Chapter 24: Experience Replay

Learning objectives

Implement a replay buffer that stores transitions \((s, a, r, s’, \text{done})\) with a fixed capacity.
Use a circular buffer (overwrite oldest when full) and random sampling for minibatches.
Test the buffer with random data and verify shapes and sampling behavior.

Concept and real-world RL

Experience replay stores past transitions and samples random minibatches for training. It breaks the correlation between consecutive samples (which would cause unstable updates if we trained only on the last transition) and reuses data for sample efficiency. DQN and many off-policy algorithms rely on it. The buffer is usually a circular buffer: when full, new transitions overwrite the oldest. Sampling uniformly at random (or with prioritization in advanced variants) gives unbiased minibatches. In practice, buffer size is a hyperparameter (e.g. 10k–1M); too small limits diversity, too large uses more memory and can slow learning if the policy has changed a lot.

Illustration (buffer fill): As the agent interacts with the env, the replay buffer fills until it reaches capacity, then the oldest transitions are overwritten. The chart below shows how buffer size grows over the first 15k steps (capacity 10k).

Exercise: Code a replay buffer class with methods push(state, action, reward, next_state, done) and sample(batch_size). Ensure it uses a circular buffer and random sampling. Test it with random data.

Professor’s hints

Storage: use a list of tuples or a NumPy array. For a list, when len(buffer) >= capacity, pop the first (or use a deque with maxlen). For an array, keep an index pos and do buffer[pos % capacity] = (s, a, r, s', done); increment pos.
Sample: use random.sample(range(len(buffer)), min(batch_size, len(buffer))) to get indices, then return a list or batch of (s, a, r, s’, done). For batching with PyTorch, stack states into a tensor (batch, state_dim), etc.
Test: push 100 random transitions (e.g. state = random vector, action = 0 or 1, etc.). Sample 32; check that you get 32 transitions and that states/actions have the expected shapes. Push 1000 more and confirm old ones are dropped (if you track which were added when).

Common pitfalls

Sampling before buffer has batch_size: If len(buffer) < batch_size, sample only len(buffer) or wait until enough. Many implementations sample min(batch_size, len(buffer)) and the training loop checks len(buffer) >= batch_size before updating.
Mutable state: If you store references to state/next_state and the env reuses the same array, you can corrupt the buffer. Copy states when pushing: buffer.push(s.copy(), a, r, s_next.copy(), done) (or torch.clone for tensors).
Order: Circular buffer does not preserve order of insertion in the storage; that is fine. Sampling is random anyway.
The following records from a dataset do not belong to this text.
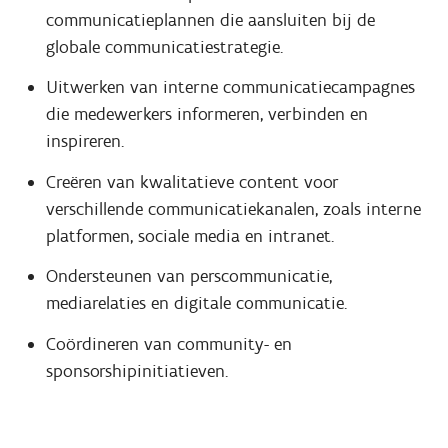
communicatieplannen die aansluiten bij de
globale communicatiestrategie.
Uitwerken van interne communicatiecampagnes
die medewerkers informeren, verbinden en
inspireren.
Creëren van kwalitatieve content voor
verschillende communicatiekanalen, zoals interne
platformen, sociale media en intranet.
Ondersteunen van perscommunicatie,
mediarelaties en digitale communicatie.
Coördineren van community- en
sponsorshipinitiatieven.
Worked solution (warm-up: replay buffer length)

Warm-up: After pushing 50 transitions with capacity 100, what is len(buffer)? After pushing 150 total? Answer: After 50: len(buffer) = 50. After 150: with a circular buffer of capacity 100, we keep only the most recent 100, so len(buffer) = 100. The buffer is full and the oldest 50 have been overwritten. This is why we need a fixed capacity and an index that wraps; sampling is uniform over the current buffer contents.

Extra practice

Warm-up: After pushing 50 transitions with capacity 100, what is len(buffer)? After pushing 150 total, what is len(buffer)? (50, then 100 if circular.)
Coding: Implement a replay buffer class: push(transition), sample(batch_size) returning a batch of (s, a, r, s’, done). Use a circular buffer (deque or list with index). Test with 100 pushes and 32 samples.
Challenge: Add a method sample_sequential(n) that returns n consecutive transitions (e.g. for n-step learning or RNN). Ensure you do not cross an episode boundary (done=True) if you want full n-step returns.
Variant: Reduce capacity to 10 and push 50 transitions. What is the minimum and maximum age of a transition in the buffer? How does a very small buffer affect learning diversity?
Debug: The code below stores a reference to the state array instead of a copy, so all entries end up pointing to the same (most recently mutated) state. Fix it.

Try it — edit and run (Shift+Enter)

Conceptual: Why does random sampling from a replay buffer reduce the correlation between training samples? What happens if we train only on the most recent transitions?
Recall: Explain in one sentence why experience replay improves sample efficiency in off-policy RL.